Tazminat istemini içeren topluluk davası açılabilmesi Hukuk Muhakemeleri Kanununda düzenlenmemiştir. Bunun sebebi, bu tür davalarda tazminatın miktarının tespiti ve daha sonra toplulukta ilgililer arasında paylaştırılmasının oldukça güç olmasıdır. Topluluk içinde yer alan her bir ilgilinin zararının ayrı ayrı tespiti ve ispatı oldukça güç ve uzun bir süreci gerektirmektedir. Bunun için topluluk davası açacak olan örgütün ilgililere önce ulaşması ardından onların zararı ile ilgili delil ve bilgi toplaması ardından tümü için toplam bir tazminatı talep etmesi gerekecektir. Adeta her bir ilgilinin topluluk davası içinde bir dava arkadaşı gibi kabul edilerek, zararının ayrı ayrı ispatını sağlamak, işin içinden çıkılmasını mümkün kılmayacaktır. (3) Yine tüm ilgililer adına açılan tazminat istemli davada yargılama giderlerini kimin nasıl karşılayacağı çözümü gereken ayrı bir sorundur. Bu yönleri ile bakıldığında zarar gören ilgililerin tazminat davasının kendilerinin açması daha kolay ve pratik olacaktadır. Topluluk davası bu anlamda pratik bir kolaylık yerine uygulamaya karmaşa getirecek gibi gözükmektedir. Her ne kadar bu konuda tazminatın nasıl hesaplanacağı konusunda bazı ilkeler değişik ülke uygulamalarında görülmekte ise de (4), bu konunun zaman içinde tartışılarak uygun çözümün kabul edilmesinden sonra bir düzenleme yapılması uygun olacaktır. Bu tür bir topluluk davası Avrupa hukuku için de yeni bir konudur ve sadece Fransız ve Portekiz hukukunda tüketici gruplarına cezai yargılamayla beraber zarara uğraya tüketicilerin zararın tazmin etme hakkının da tanımaktadır.

# Sağlanan veriler
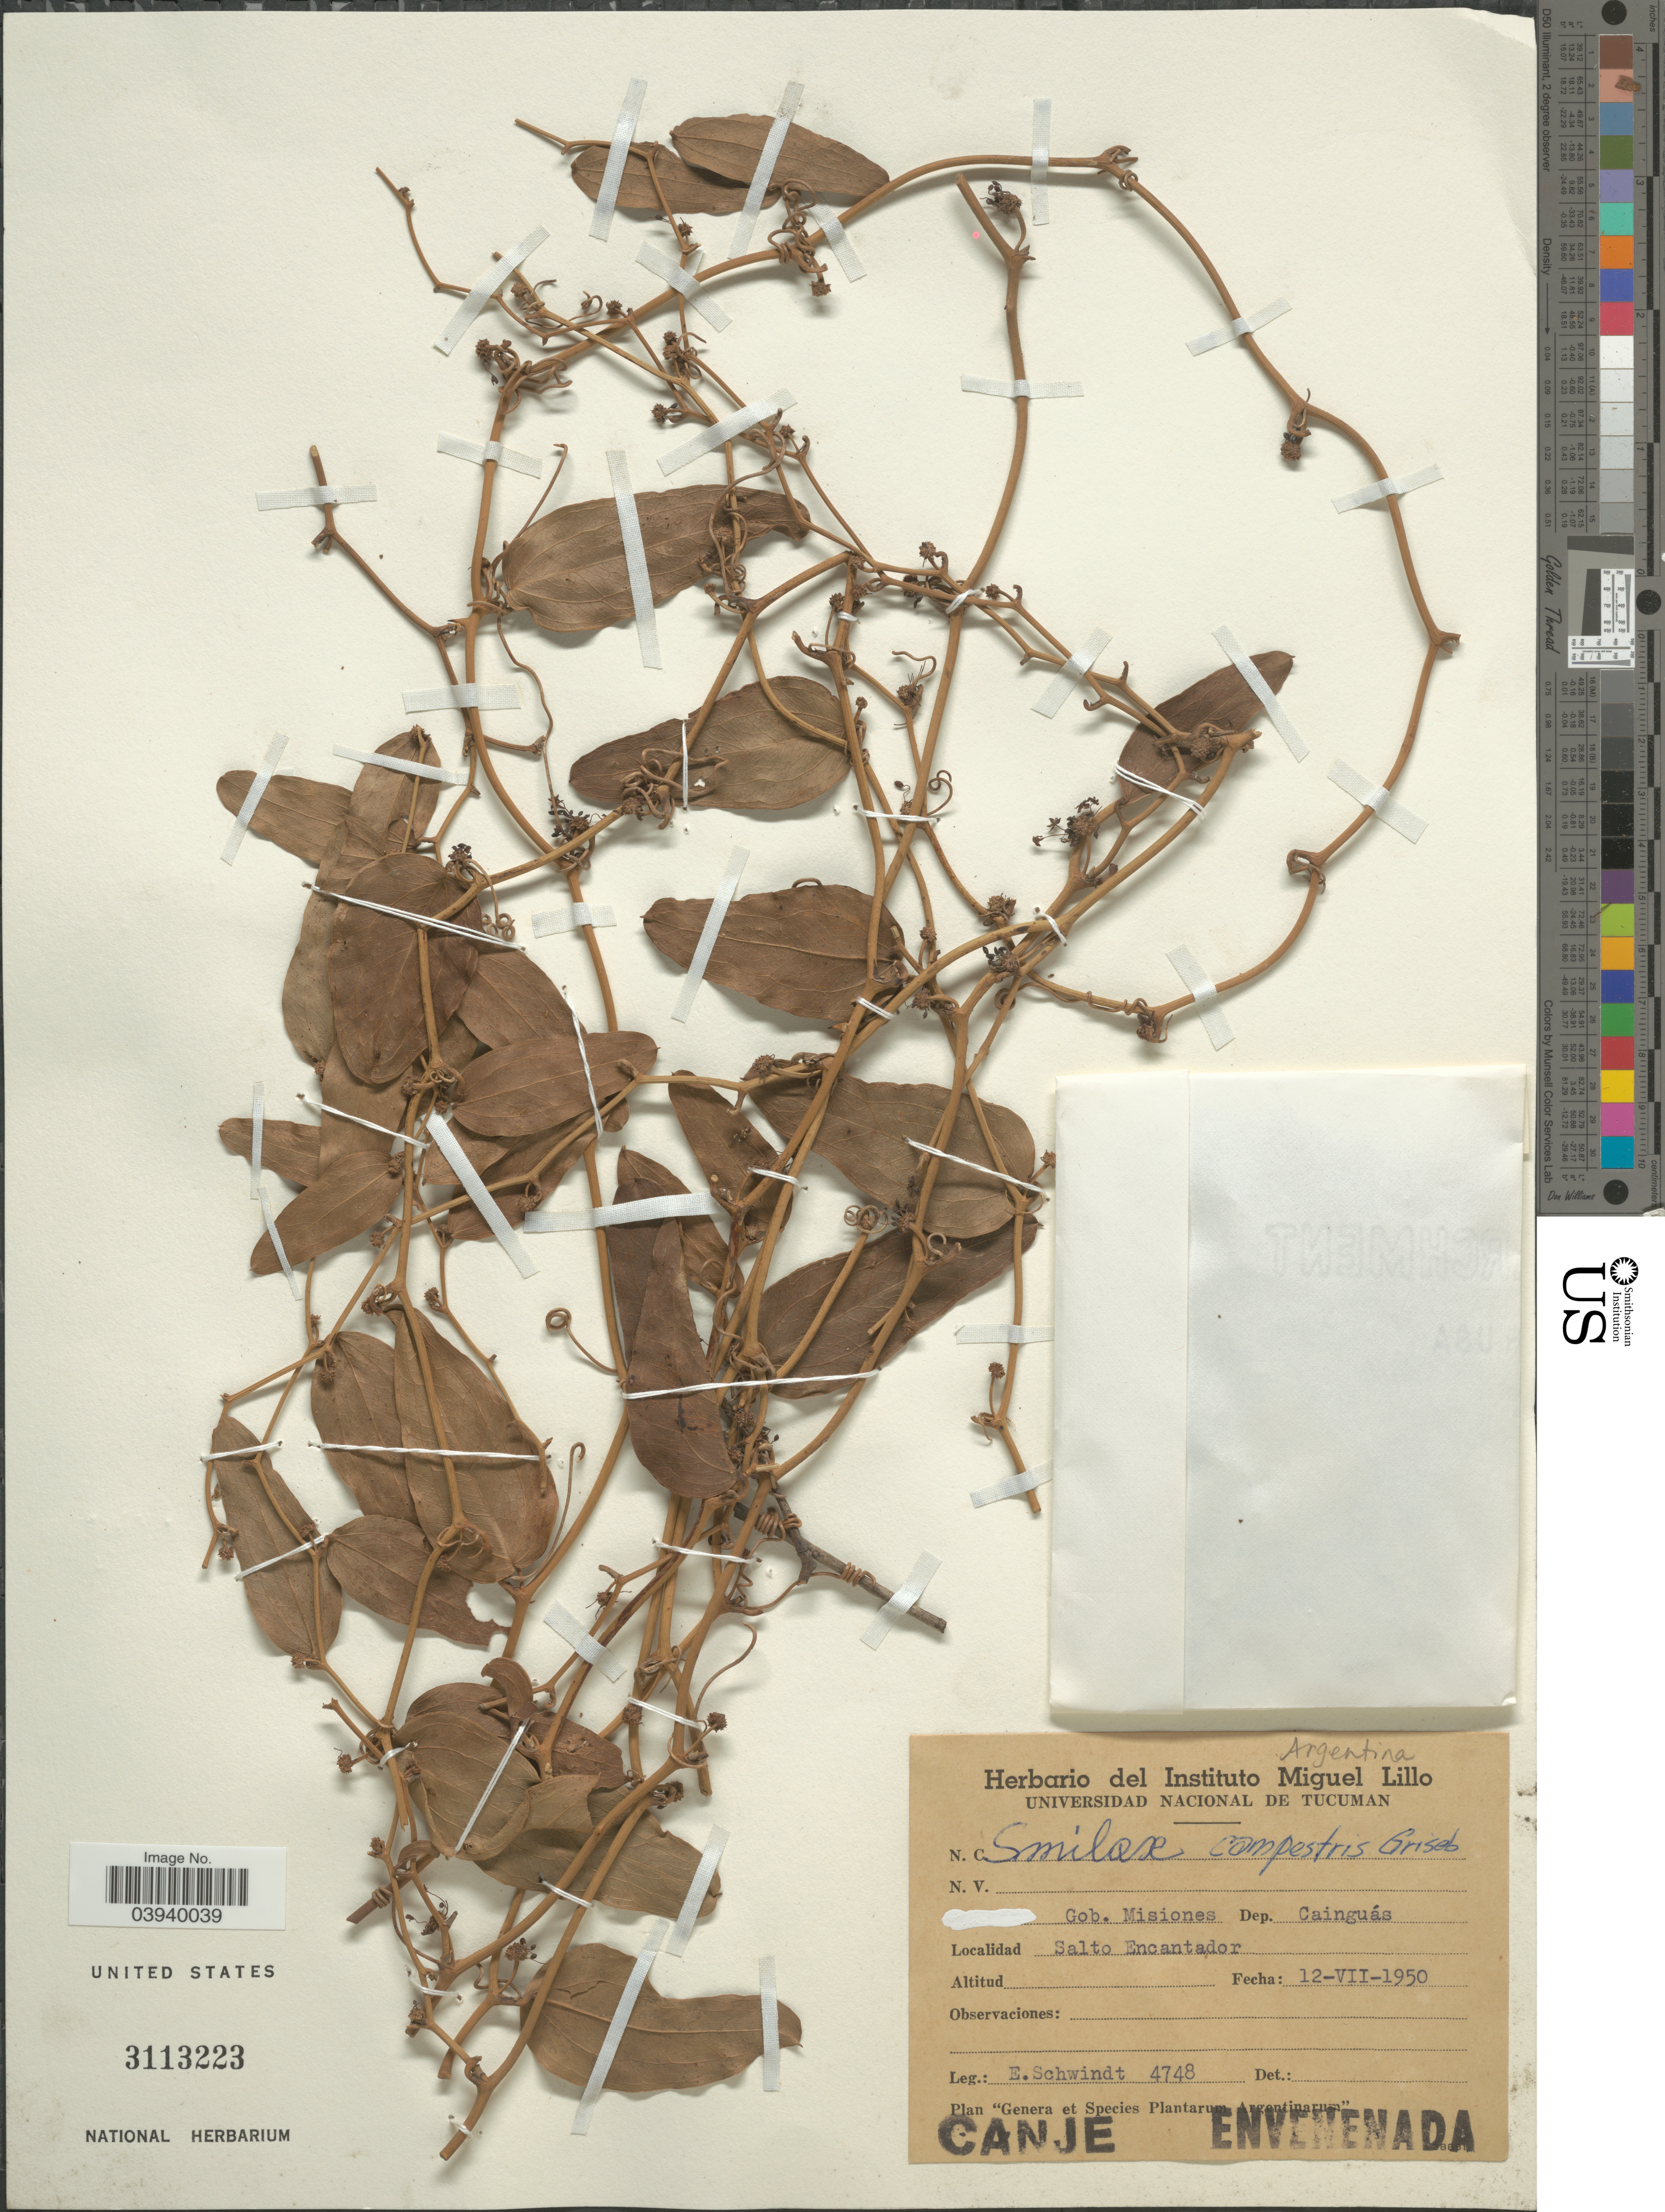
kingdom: Plantae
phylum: Tracheophyta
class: Liliopsida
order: Liliales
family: Smilacaceae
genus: Smilax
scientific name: Smilax campestris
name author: Griseb.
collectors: E. Schwindt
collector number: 4748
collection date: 1950-07-12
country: Argentina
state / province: Misiones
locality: Gob. Misiones. Dep. Cainguás. Salto Encantador.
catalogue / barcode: US 3113223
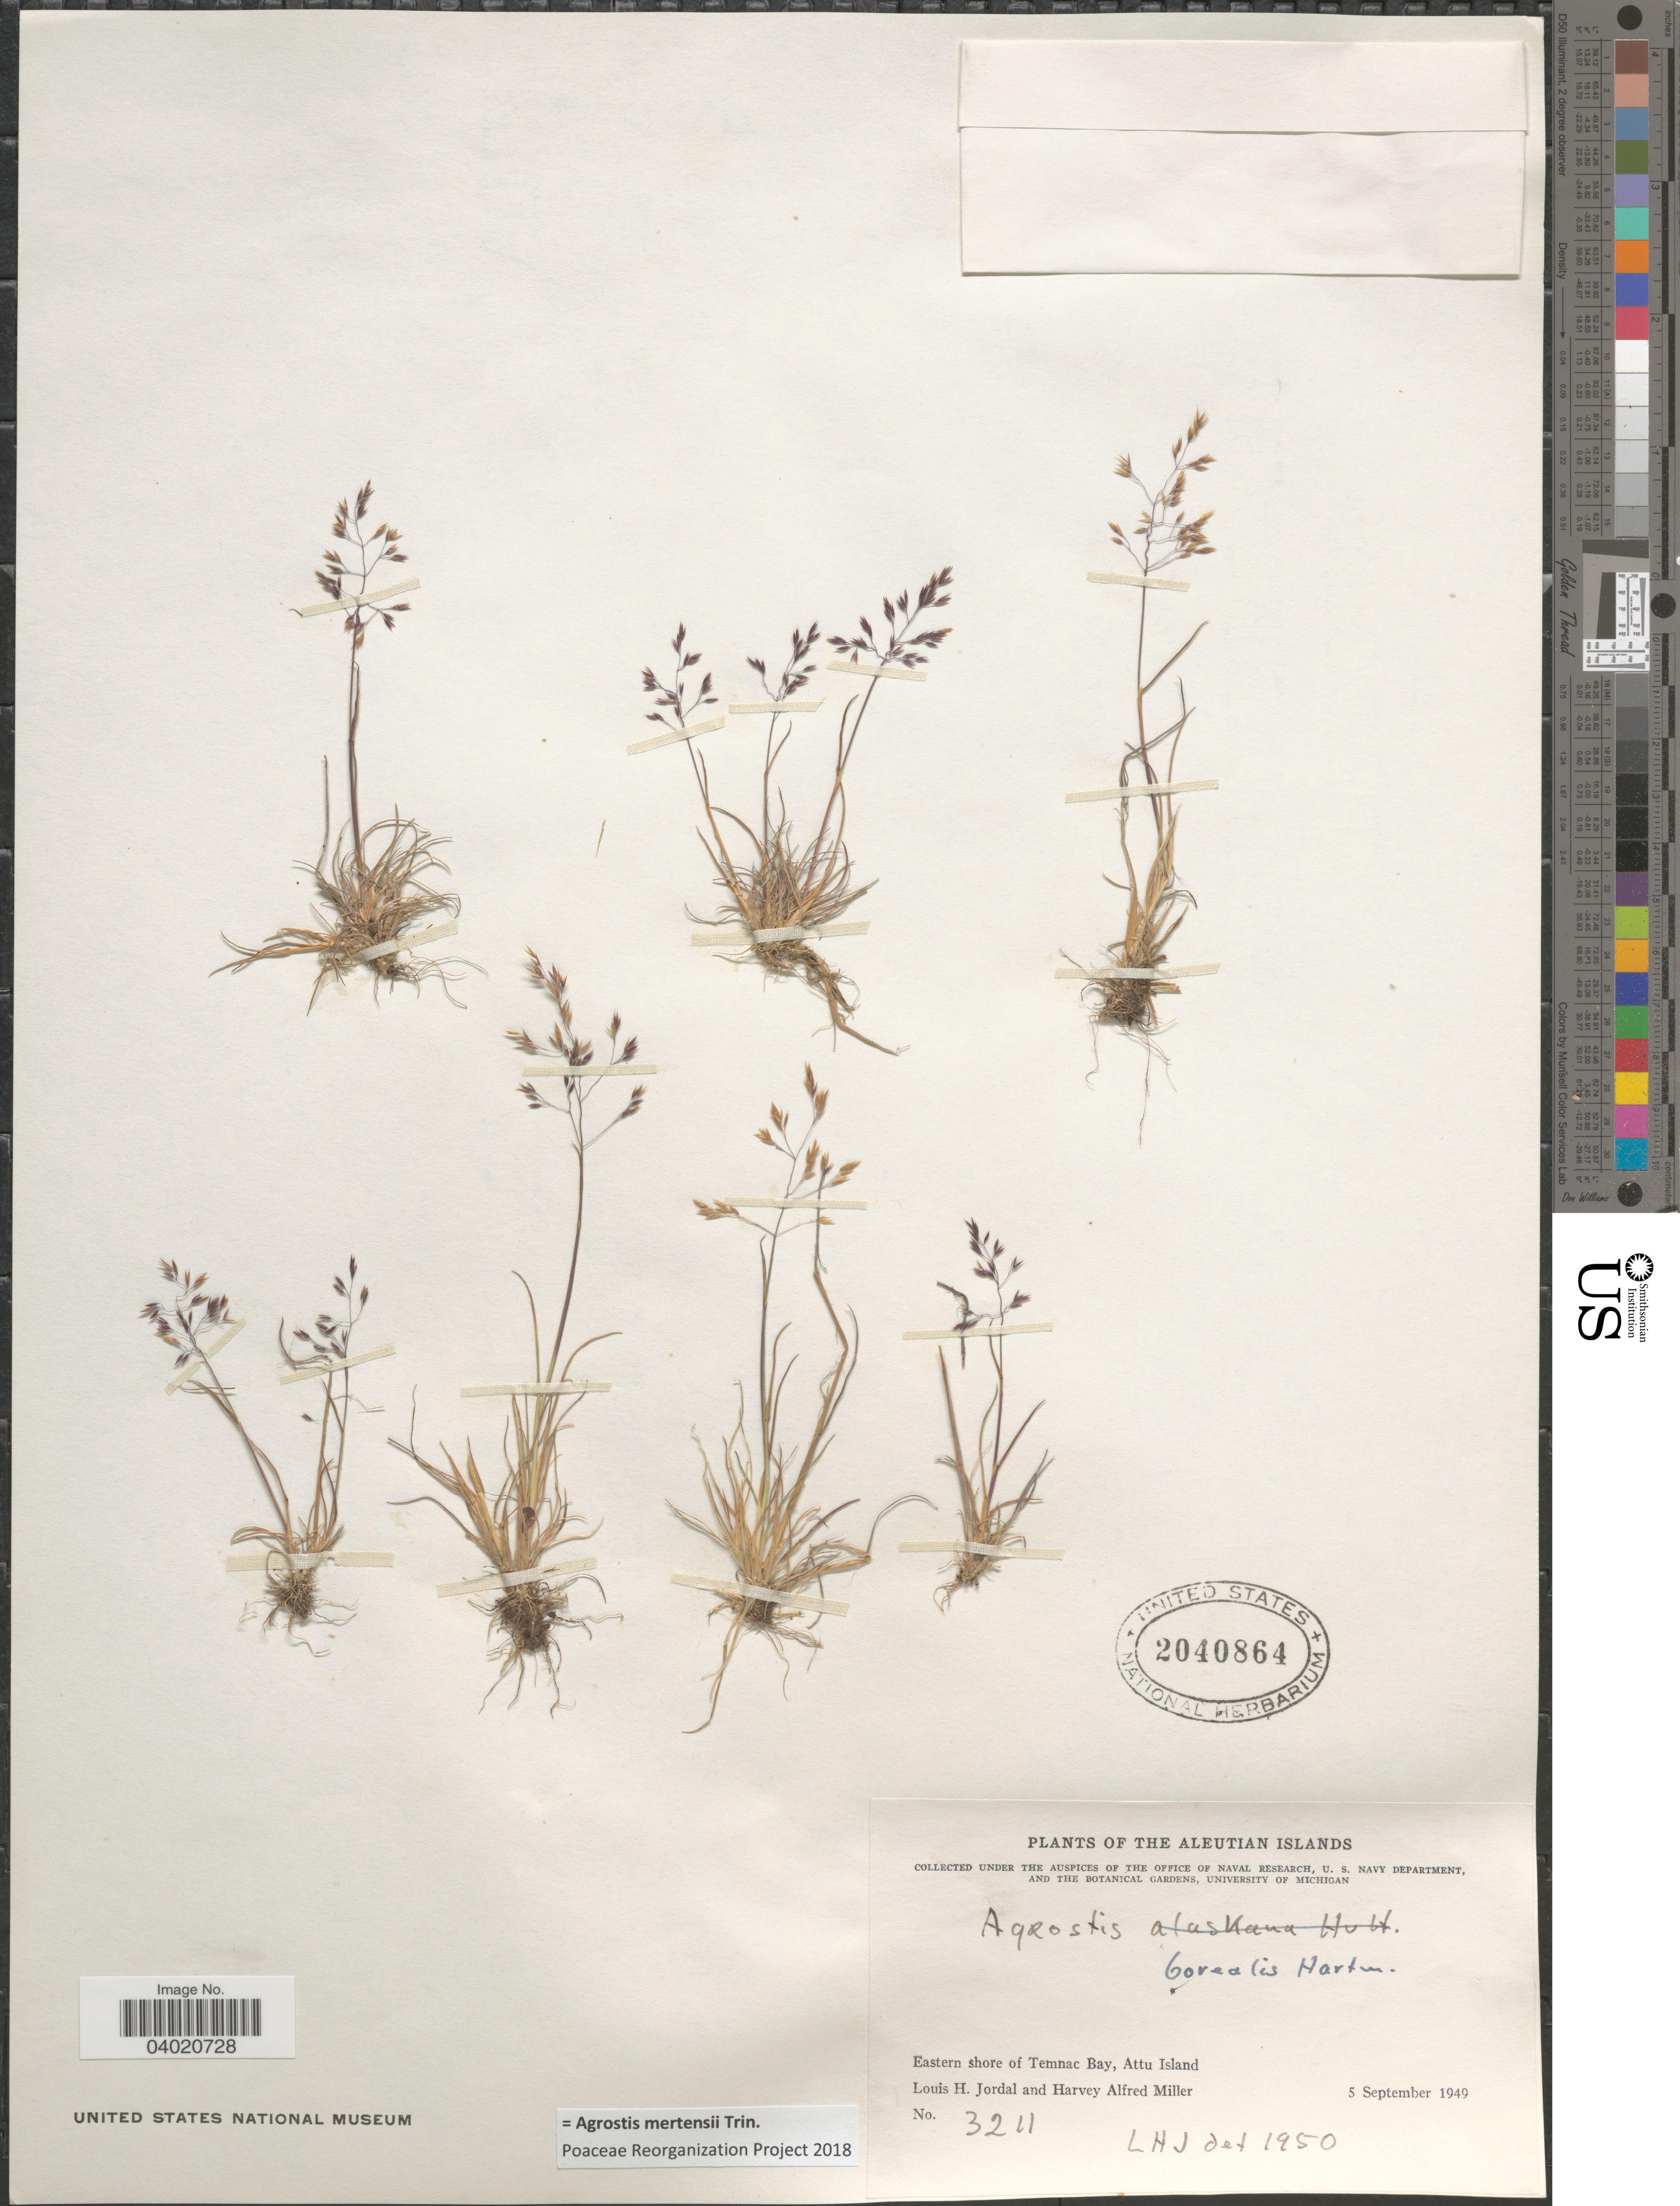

# Yazılı alıştırma 1
Topluluk davası konulu parçaya göre, topluluk davası açacak örgütün yapması gereken adımları sırasıyla listeleyin.
# Yazılı alıştırma 2
Kayıtlarda "order: Liliales" içeren satırla açılıp kayıtların sonuna kadar süren bölümü aynen tekrar yazın. Resimleri yanıta almayın.

# Tam çıktı 1
1. İlgililere ulaşmak.
2. İlgililerin zararı ile ilgili delil ve bilgi toplamak.
3. Tümü için toplam bir tazminatı talep etmek.

# Tam çıktı 2
order: Liliales
family: Smilacaceae
genus: Smilax
scientific name: Smilax campestris
name author: Griseb.
collectors: E. Schwindt
collector number: 4748
collection date: 1950-07-12
country: Argentina
state / province: Misiones
locality: Gob. Misiones. Dep. Cainguás. Salto Encantador.
catalogue / barcode: US 3113223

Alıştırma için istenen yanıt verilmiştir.